Several steroid derivatives have been isolated and identified from fruit bodies of L. perlatum, including (S)-23-hydroxylanostrol, ergosterol α-endoperoxide, ergosterol 9,11-dehydroendoperoxide and (23E)-lanosta-8,23-dien-3β,25-diol. The compounds 3-octanone, 1-octen-3-ol, and (Z)-3-octen-1-ol are the predominant components of the volatile chemicals that give the puffball its odor and flavor. Extracts of the puffball contain relatively high levels of antimicrobial activity against laboratory cultures of the human pathogenic bacteria Bacillus subtilis, Staphylococcus aureus, Escherichia coli, and Pseudomonas aeruginosa, with activity comparable to that of the antibiotic ampicillin. These results corroborate an earlier study that additionally reported antibacterial activity against Salmonella enterica serovar Typhimurium, Streptococcus pyogenes, and Mycobacterium smegmatis. Extracts of the puffball have also been reported to have antifungal activity against Candida albicans, C. tropicalis, Aspergillus fumigatus, Alternaria solani, Botrytis cinerea, and Verticillium dahliae. A 2009 study found L. perlatum puffballs to contain cinnamic acid at a concentration of about 14 milligrams per kilogram of mushroom. The fruit bodies contain the pigment melanin.
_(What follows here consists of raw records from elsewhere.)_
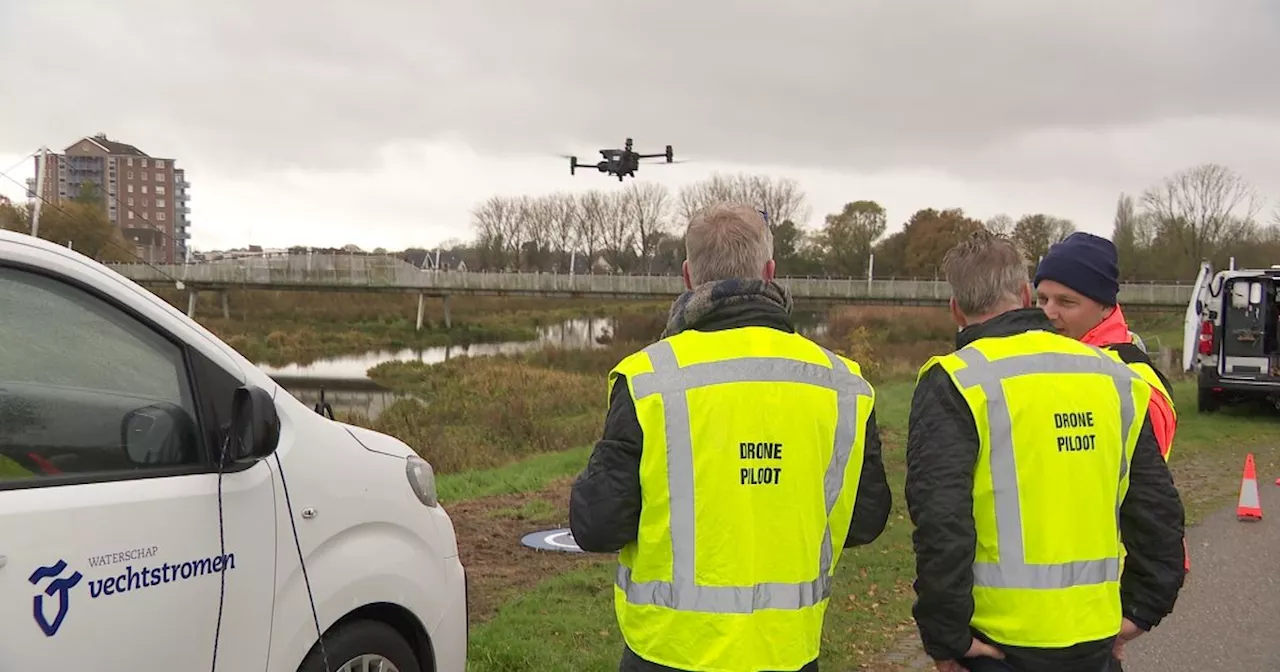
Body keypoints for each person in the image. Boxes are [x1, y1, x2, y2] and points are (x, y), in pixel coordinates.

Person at [567, 202, 893, 672]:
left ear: (687, 276)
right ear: (770, 271)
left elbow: (597, 526)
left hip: (669, 653)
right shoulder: (842, 384)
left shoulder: (649, 379)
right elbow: (865, 520)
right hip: (787, 652)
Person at [904, 231, 1186, 672]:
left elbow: (942, 520)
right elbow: (1156, 511)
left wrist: (946, 637)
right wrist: (1142, 608)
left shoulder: (956, 380)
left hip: (998, 642)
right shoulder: (1118, 378)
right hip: (1093, 639)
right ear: (1024, 295)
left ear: (955, 309)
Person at [1033, 232, 1178, 461]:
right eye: (1042, 299)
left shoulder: (1137, 386)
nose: (1047, 313)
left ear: (1105, 307)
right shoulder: (1046, 359)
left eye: (1066, 302)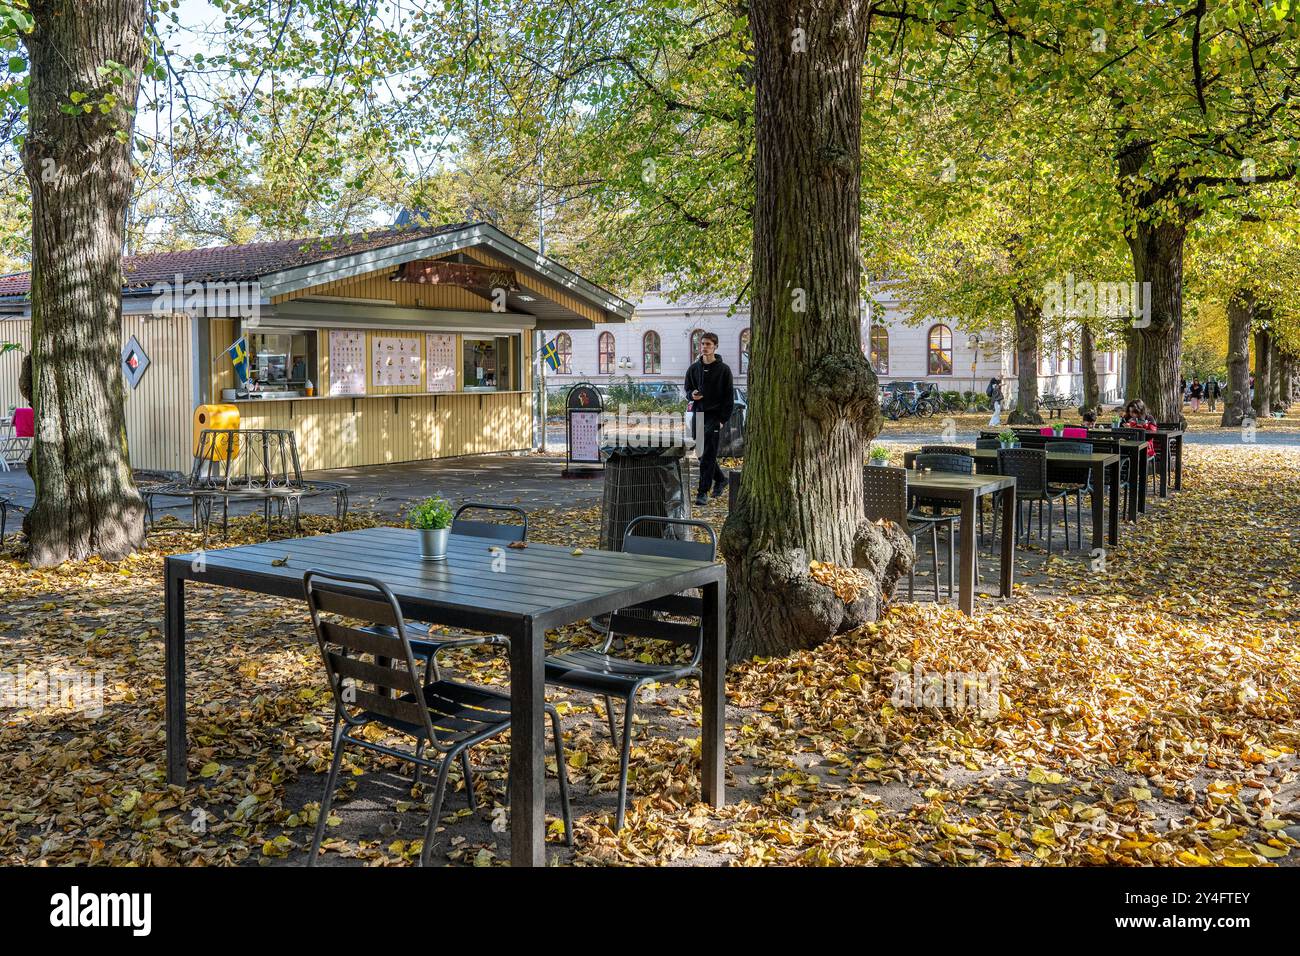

The amino acid lycoperdic acid (chemical name 3-(5(S)-carboxy-2-oxotetrahydrofuran-5(S)-yl)-2(S)-alanine) was isolated from the puffball, and reported in a 1978 publication. Based on the structural similarity of the new amino acid with (S)-glutamic acid, (S)-(+)-lycoperdic acid is expected to have antagonistic or agonistic activity for the glutamate receptor in the mammalian central nervous system. Methods to synthesize the compounds were reported in 1992, 1995, and 2002.

==In culture==
The species is popular on postage stamps and has been depicted on stamps from Guinea, Paraguay, Romania, Sierra Leone, and Sweden.